The Bubblechart-View
The Bubble-Chart gets the stations-ID from the clickable map, depending on which station is selected. It shows the correlation between incoming and outgoing rides, as well as the entire usage for the chosen stations. It is also possible to see the incoming and outgoing rides for specific months through the slider under the chart. This will also change the x- and y- axis's range. The color of the bubbles are dependent of their districts and the size of the entire usage. If two stations have the same color, then they're in the same district. Also there is a mouseover-effect to see a tooltip which holds the specific details.
The Histogram-View
The histogram is a little trimmed version of the initially planned scatterplot, which should've shown the correlations between the kilometers of a driven route related to the time needed.

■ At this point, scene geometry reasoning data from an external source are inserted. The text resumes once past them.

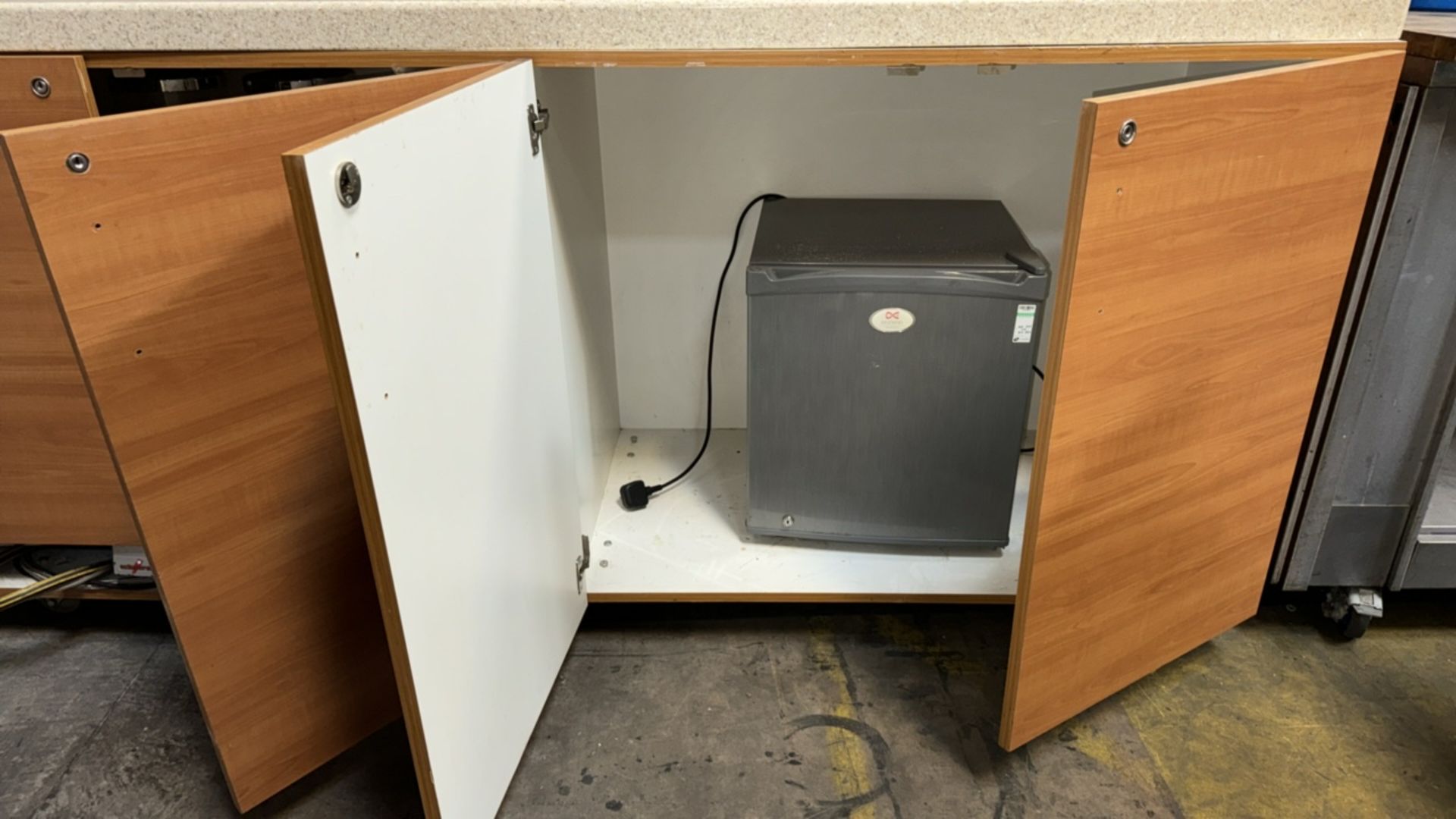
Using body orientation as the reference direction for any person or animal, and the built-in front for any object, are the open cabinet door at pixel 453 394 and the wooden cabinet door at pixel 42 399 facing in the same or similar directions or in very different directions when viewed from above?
very different directions

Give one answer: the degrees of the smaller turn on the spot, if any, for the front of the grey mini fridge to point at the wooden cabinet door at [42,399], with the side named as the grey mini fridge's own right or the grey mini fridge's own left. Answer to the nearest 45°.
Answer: approximately 90° to the grey mini fridge's own right

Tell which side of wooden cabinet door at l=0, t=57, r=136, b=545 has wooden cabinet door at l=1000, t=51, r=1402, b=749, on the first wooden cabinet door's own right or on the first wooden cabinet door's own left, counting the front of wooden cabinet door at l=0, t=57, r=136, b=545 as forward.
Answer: on the first wooden cabinet door's own left

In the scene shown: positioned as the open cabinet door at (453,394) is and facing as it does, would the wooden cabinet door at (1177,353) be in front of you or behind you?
behind

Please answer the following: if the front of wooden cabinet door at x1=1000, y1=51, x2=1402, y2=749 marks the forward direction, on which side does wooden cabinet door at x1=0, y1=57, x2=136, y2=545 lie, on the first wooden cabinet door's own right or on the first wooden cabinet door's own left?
on the first wooden cabinet door's own right

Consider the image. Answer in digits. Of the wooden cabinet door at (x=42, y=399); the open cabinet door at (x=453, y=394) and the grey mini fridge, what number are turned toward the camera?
2

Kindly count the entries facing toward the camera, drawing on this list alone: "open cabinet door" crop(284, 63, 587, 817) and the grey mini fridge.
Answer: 1

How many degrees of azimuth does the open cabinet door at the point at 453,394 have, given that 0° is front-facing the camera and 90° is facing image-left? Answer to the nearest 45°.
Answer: approximately 135°

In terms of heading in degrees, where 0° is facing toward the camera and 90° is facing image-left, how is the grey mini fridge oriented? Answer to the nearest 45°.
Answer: approximately 0°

However the bins of the histogram ( on the x-axis) are the minutes spent on the bike per ride. The y-axis shows us the amount of rides with this specific loan duration. Like the bubblechart, the histogram is affected by the month-picker. So we can look at the driven time durations for a specific month or just for the summer month.
The LineChart-View
The line chart is also affected by the monthpicker and shows the annual progress of the damage-report amounts. With this view, we'd like to point out the most common damage reports in the city bike service and in which month they appear.
TIME FOR A LIVE DEMO
Results and Analysis
The result is an interactive dashboard with different views and navigation.
The views:
Map
Bubblechart
Histogram
Linechart
Although the dashboard is working quite well, each view has some weaknesses.
The map is sometimes a little laggy and overlay colours could confuse the user a little bit.
By drawing lines from a selected station to every other station the user has to zoom in and out to get an idea about the traffic. The month slider doesn't interact with the map.
The Bubblechart is a good tool to compare the inbound and outbound frequency for some stations. Unfortunately, we weren't able to fix the axis and as a result the bubbles are jumping around.
The Historgram shows the amount of bike rides of a specific time duration.
We had problems with the axis as well.
The damage linechart gives information about the damage amount at specific months.
Because the damage report dataset is very hard to handle, we had to fix the types of the damages.
In the dataset there are too many different damage types to let the user pick from.
The general application could use some performance fixing and refactoring. At the moment the application runs in FireFox but we haven't tested other modern browsers yet.